On Fri, Mar 16, 2018 at 02:50:43AM +0000, Ketan Talaulikar (ketant) wrote:
> > There are a number of TLV value fields that may be of variable lengths.  In many cases, those lengths are inherited from the underlying IGP documents.
> > What is not documented is the behavior when the TLV is well formed but has unexpected length values.  Two simple examples:
> > - Prefix Attribute Flag TLV; varies by IGP
> > - Preference TLV; must be 1.
> > 
> > Do we treat this as malformed?  Do we ignore the sub-tlv?
> [KT] I believe this is clarified in the base BGP-LS spec
> (https://tools.ietf.org/html/rfc7752#section-6.2.2). Do we need to
> clarify/call out anything extra in this specific document? IMHO it would
> be rather complex for BGP implementation (e.g. transit routers which do
> not understand or consume all these TLVs) to do semantic checking on these
> large set of TLVs being introduced in BGP-LS. This is something that could
> be left to the actual consumer of the information (e.g.
> controllers/applications). When a specific sub-TLV is using a wrong length
> (or have some other semantic error), it could be ignored by the consumer.
> This would apply to BGP-LS in general and not a specific
> document/extension.

My interpretation of the above citation is "the PDU is syntactically well
formed".  The issue here is when it's semantically incorrect.

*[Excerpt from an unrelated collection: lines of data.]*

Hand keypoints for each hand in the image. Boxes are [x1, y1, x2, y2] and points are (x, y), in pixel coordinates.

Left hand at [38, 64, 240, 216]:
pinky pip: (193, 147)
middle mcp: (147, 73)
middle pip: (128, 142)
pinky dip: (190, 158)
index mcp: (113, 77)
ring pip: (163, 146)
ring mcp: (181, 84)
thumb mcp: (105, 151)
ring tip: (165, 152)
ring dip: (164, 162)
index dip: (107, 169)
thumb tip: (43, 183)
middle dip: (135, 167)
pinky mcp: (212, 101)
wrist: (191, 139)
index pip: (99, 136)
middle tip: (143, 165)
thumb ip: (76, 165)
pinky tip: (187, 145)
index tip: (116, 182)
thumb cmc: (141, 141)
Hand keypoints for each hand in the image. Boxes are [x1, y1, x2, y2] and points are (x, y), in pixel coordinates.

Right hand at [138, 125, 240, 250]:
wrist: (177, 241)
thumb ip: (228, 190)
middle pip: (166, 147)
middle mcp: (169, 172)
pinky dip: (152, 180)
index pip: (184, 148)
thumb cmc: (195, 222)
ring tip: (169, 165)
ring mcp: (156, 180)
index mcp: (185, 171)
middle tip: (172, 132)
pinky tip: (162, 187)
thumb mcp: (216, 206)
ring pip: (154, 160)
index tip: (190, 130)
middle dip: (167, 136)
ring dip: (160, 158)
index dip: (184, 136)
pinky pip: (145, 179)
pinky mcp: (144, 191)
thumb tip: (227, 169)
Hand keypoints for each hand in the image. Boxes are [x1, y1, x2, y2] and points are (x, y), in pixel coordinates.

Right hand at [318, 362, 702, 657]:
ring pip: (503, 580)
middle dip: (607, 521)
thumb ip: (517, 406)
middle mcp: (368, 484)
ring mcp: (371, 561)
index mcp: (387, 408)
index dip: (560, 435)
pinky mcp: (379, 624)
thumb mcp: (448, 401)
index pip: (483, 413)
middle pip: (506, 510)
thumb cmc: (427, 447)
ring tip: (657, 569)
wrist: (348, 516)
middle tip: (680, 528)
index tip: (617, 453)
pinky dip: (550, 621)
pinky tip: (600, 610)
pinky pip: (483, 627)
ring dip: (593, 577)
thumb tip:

I agree with you that this is likely a more general BGP-LS issue, but don't
see appropriate guidance in the base spec either.

While your point is "let the consumers decide", sometimes those consumers
are simply deserializing the data directly into structures in BGP for
external consumption.  I.e., they are not opaque.  Thus, the semantic
validation has relevance in general.

Frankly, this has the possible feel of a attack vector on BGP-LS speakers.